Tâches et exercices
1 > Répondez à ces questions à partir de l'extrait :
(a) Quel juge signe les motifs du jugement ?
(b) De quelle date sont les cotisations visées par les appels ?
(c) À qui 9082 devait-elle verser les retenues à la source ?
2 > Reformulez sous forme de liste, plus brièvement, le paragraphe de l'extrait qui commence par « Il s'agit de deux appels », en conservant ses faits principaux.
3 > Indiquez si chacun des énoncés suivants concorde avec l'extrait. Répondez par oui ou non et citez les mots qui tranchent la question.
(a) Les appelants n'ont été administrateurs de 9082 que pendant une partie de la période en litige.
(b) Les deux appels ont été entendus sur preuve commune.
(c) Les cotisations portent sur les feuillets T4 de l'année 2001.

Référence : 2005CCI213

Date : 20050505

Dossiers : 2004-2135(IT)I

2004-2137(IT)I

ENTRE :

RENÉ-JEAN PAGÉ,

ALAIN DENIS,

appelants,

et

SA MAJESTÉ LA REINE,

intimée.

MOTIFS DU JUGEMENT

Le juge Angers

[1]      Il s'agit de deux appels entendus sur preuve commune et visant des cotisations datées du 25 juillet 2003. Ces cotisations ont été établies à l'encontre des appelants en leur qualité d'administrateurs d'une société à dénomination numérique, soit la 9082-6447 Québec inc. (ci-après « 9082 » ), et les tenaient solidairement responsables : (1) du paiement des retenues à la source ( « RAS » ) non versées par 9082 à l'égard de l'impôt sur le revenu et de cotisations d'assurance-emploi pour le mois d'août 2002, (2) de la différence entre les sommes présumées versées selon les feuillets T4 pour l'année 2002 et les sommes réellement payées.

[2]      Il est admis que les deux appelants étaient administrateurs de 9082 à tous les moments pertinents au présent litige et que 9082 avait la responsabilité légale de déduire, de retenir et de verser au receveur général du Canada les RAS à l'égard des salaires versés aux employés de 9082.

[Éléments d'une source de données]
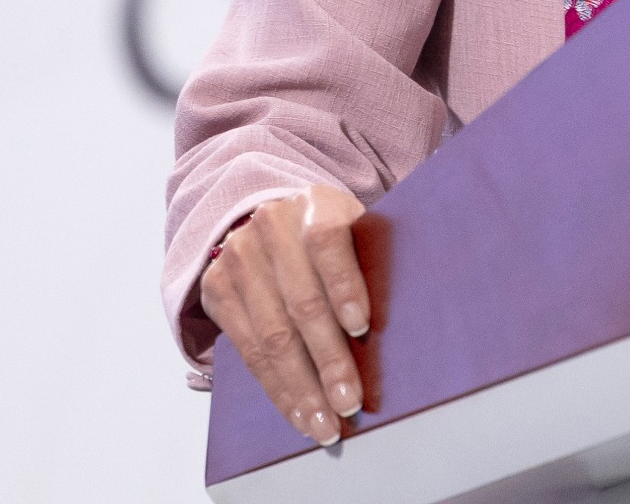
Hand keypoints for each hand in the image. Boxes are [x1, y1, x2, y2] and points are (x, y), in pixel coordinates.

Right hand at [199, 184, 369, 445]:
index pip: (328, 242)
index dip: (345, 286)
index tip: (363, 327)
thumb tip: (412, 321)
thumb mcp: (356, 230)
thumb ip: (374, 260)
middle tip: (349, 401)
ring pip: (272, 335)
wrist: (272, 220)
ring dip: (301, 388)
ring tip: (326, 424)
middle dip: (327, 360)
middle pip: (301, 301)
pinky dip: (277, 389)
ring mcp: (238, 257)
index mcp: (315, 204)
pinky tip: (299, 413)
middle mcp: (271, 227)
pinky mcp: (216, 290)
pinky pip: (247, 352)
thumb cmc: (331, 237)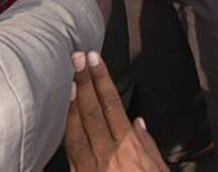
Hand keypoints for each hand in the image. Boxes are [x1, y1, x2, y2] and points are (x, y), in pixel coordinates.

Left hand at [63, 51, 168, 171]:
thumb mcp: (159, 169)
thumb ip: (148, 145)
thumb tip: (137, 122)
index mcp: (131, 147)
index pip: (113, 106)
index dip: (102, 80)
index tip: (95, 59)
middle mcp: (110, 155)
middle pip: (93, 114)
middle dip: (84, 83)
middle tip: (76, 57)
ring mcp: (92, 169)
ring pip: (76, 134)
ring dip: (69, 106)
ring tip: (64, 81)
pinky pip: (69, 155)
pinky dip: (63, 135)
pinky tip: (58, 120)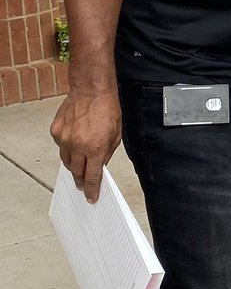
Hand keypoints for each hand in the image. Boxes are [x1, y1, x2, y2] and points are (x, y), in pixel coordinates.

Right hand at [50, 86, 122, 202]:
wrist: (91, 91)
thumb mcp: (116, 135)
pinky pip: (61, 147)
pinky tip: (75, 141)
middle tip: (84, 184)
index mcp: (96, 148)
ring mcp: (64, 139)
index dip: (91, 190)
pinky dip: (68, 148)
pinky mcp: (55, 131)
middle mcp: (78, 146)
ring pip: (67, 161)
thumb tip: (100, 167)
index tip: (91, 197)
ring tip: (81, 163)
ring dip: (75, 165)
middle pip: (77, 172)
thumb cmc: (107, 109)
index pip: (91, 177)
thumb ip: (107, 154)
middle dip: (81, 180)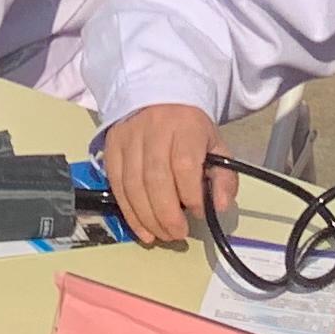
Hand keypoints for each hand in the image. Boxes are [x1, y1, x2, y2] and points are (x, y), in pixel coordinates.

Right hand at [98, 102, 230, 247]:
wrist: (158, 97)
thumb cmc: (189, 129)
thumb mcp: (215, 145)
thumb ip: (223, 177)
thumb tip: (219, 206)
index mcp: (185, 125)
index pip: (184, 164)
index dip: (191, 195)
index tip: (199, 213)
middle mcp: (153, 129)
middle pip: (156, 179)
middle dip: (167, 215)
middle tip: (178, 234)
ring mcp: (128, 138)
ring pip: (133, 185)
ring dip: (148, 218)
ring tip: (163, 236)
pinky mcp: (111, 148)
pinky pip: (117, 186)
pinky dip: (129, 214)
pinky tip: (143, 231)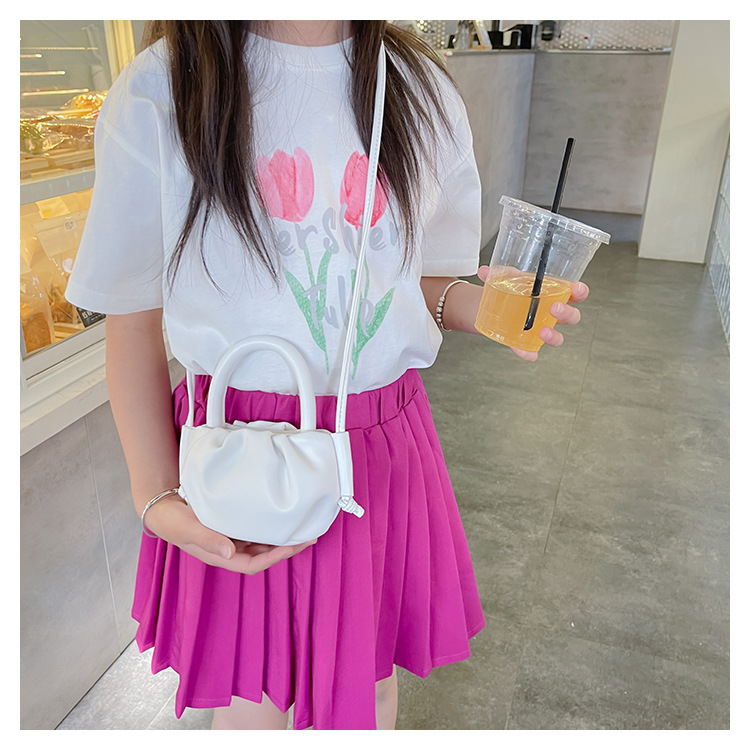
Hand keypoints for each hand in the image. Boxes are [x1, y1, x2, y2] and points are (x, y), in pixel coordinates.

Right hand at [143, 495, 315, 573]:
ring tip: (302, 527)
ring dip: (281, 536)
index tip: (294, 545)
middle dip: (287, 547)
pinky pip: (255, 528)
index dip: (275, 556)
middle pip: (263, 553)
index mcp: (220, 555)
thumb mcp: (188, 528)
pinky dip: (270, 524)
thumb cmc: (171, 520)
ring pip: (261, 542)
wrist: (161, 505)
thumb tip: (230, 553)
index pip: (253, 563)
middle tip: (310, 535)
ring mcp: (230, 537)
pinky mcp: (230, 523)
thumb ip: (208, 539)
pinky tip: (280, 516)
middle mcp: (228, 548)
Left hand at [477, 266, 588, 361]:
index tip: (576, 288)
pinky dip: (528, 353)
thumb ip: (499, 274)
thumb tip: (485, 271)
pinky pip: (532, 351)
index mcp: (554, 294)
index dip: (580, 292)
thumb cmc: (511, 290)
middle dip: (566, 313)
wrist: (493, 307)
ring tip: (542, 331)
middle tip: (555, 308)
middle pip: (571, 317)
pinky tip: (520, 349)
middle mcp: (552, 314)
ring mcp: (542, 329)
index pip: (575, 294)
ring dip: (553, 336)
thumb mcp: (508, 278)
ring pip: (557, 338)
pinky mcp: (527, 343)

Liste des réponses
1 >
(a) Le juge Angers.
(b) Du 25 juillet 2003.
(c) Au receveur général du Canada.

2 >
- Deux appels sont entendus sur preuve commune. Ils visent des cotisations datées du 25 juillet 2003.
- Ces cotisations ont été établies contre les appelants en tant qu'administrateurs de la 9082-6447 Québec inc. (« 9082 »).
- Elles les tiennent solidairement responsables :
  - des retenues à la source non versées par 9082 pour août 2002, au titre de l'impôt sur le revenu et des cotisations d'assurance-emploi ;
  - de l'écart entre les sommes présumées versées selon les feuillets T4 de 2002 et les sommes réellement payées.

3 >
(a) Non : « Il est admis que les deux appelants étaient administrateurs de 9082 à tous les moments pertinents au présent litige ».
(b) Oui : « Il s'agit de deux appels entendus sur preuve commune ».
(c) Non : « selon les feuillets T4 pour l'année 2002 ».